[Collected data entries]
↓↓↓

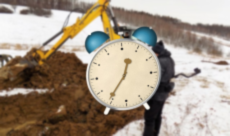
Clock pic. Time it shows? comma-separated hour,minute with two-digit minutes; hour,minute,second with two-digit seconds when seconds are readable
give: 12,36
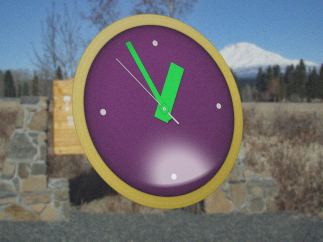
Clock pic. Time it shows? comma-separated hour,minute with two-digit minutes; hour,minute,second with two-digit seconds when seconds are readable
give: 12,55,53
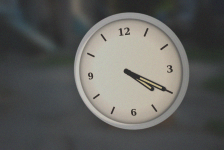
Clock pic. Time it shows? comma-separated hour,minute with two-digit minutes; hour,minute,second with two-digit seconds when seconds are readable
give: 4,20
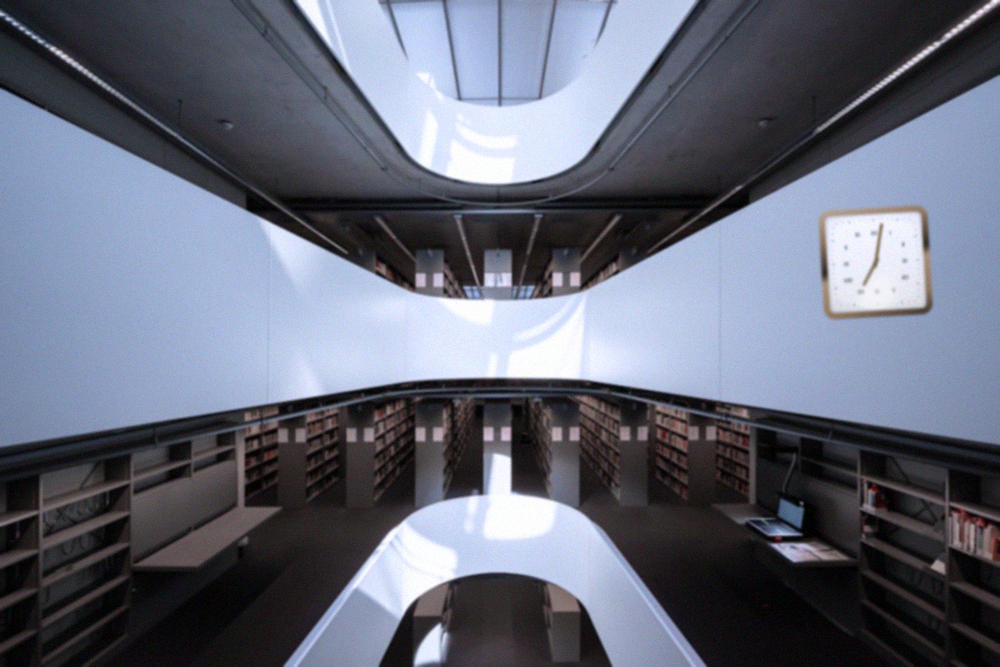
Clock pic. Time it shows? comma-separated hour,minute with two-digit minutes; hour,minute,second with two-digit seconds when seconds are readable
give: 7,02
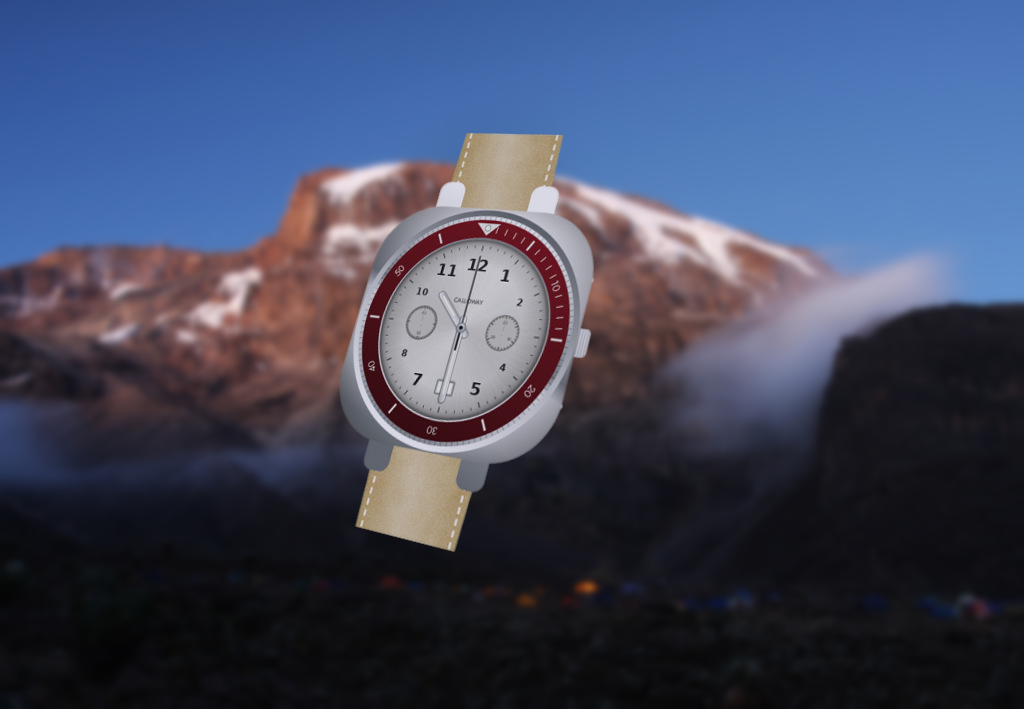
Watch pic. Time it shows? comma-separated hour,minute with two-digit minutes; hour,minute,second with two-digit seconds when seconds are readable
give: 10,30
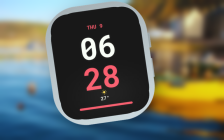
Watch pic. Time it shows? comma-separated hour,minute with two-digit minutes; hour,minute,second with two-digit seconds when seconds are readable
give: 6,28
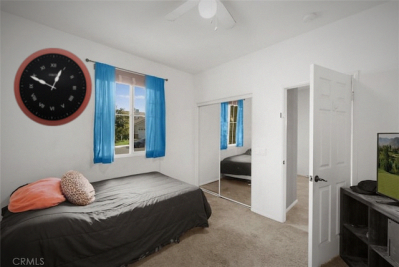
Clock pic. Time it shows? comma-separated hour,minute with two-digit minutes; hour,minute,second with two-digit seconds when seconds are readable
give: 12,49
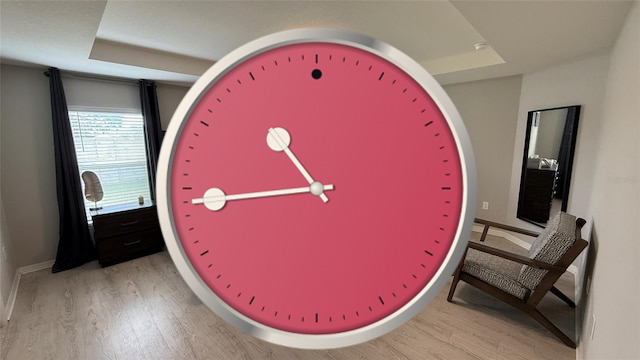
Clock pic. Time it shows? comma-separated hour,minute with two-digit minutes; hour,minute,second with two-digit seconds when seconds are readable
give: 10,44
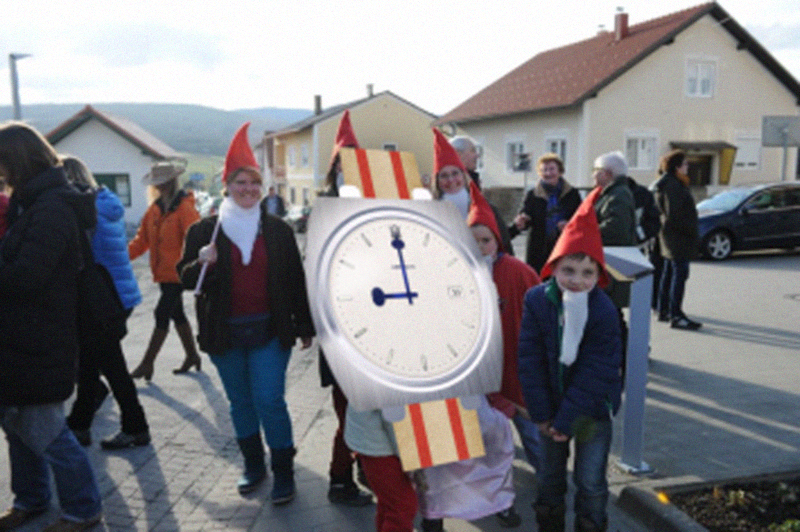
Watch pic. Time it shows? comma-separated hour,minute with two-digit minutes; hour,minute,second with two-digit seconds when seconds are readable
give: 9,00
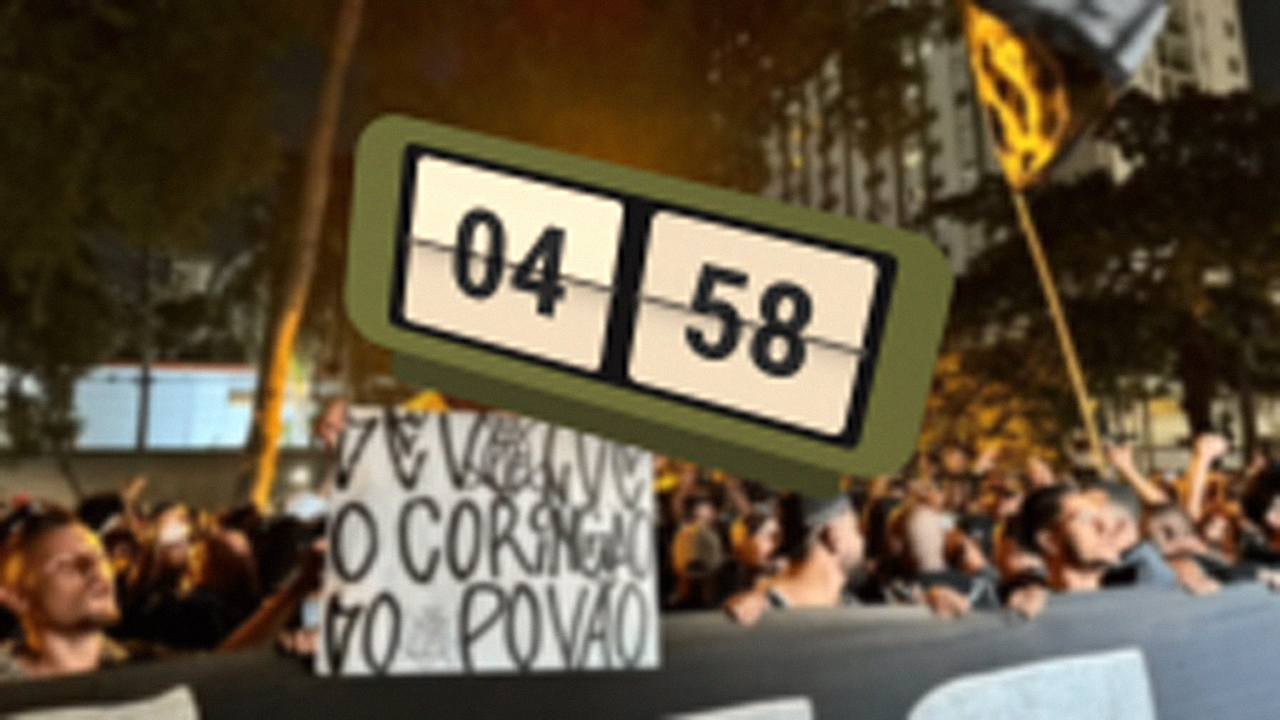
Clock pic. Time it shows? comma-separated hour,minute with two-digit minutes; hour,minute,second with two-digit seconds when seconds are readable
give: 4,58
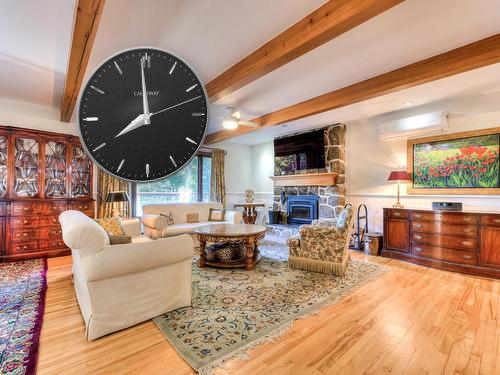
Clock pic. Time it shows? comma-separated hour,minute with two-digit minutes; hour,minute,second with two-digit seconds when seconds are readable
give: 7,59,12
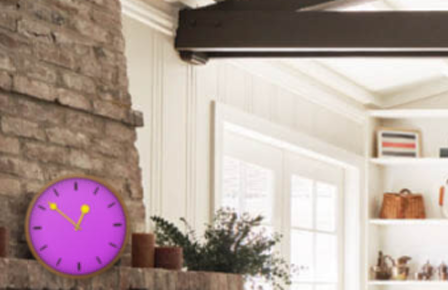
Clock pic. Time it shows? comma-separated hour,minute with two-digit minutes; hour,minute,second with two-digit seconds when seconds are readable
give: 12,52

↑↑↑

Turn the material into a numbered list, starting at its first line and stopping after the line that contains "give: 10,30". Skip blank lines and leave the pictures out.

1. Clock pic. Time it shows? comma-separated hour,minute with two-digit minutes; hour,minute,second with two-digit seconds when seconds are readable
2. give: 12,36
3. Clock pic. Time it shows? comma-separated hour,minute with two-digit minutes; hour,minute,second with two-digit seconds when seconds are readable
4. give: 12,55,53
5. Clock pic. Time it shows? comma-separated hour,minute with two-digit minutes; hour,minute,second with two-digit seconds when seconds are readable
6. give: 4,20
7. Clock pic. Time it shows? comma-separated hour,minute with two-digit minutes; hour,minute,second with two-digit seconds when seconds are readable
8. give: 7,02
9. Watch pic. Time it shows? comma-separated hour,minute with two-digit minutes; hour,minute,second with two-digit seconds when seconds are readable
10. give: 10,30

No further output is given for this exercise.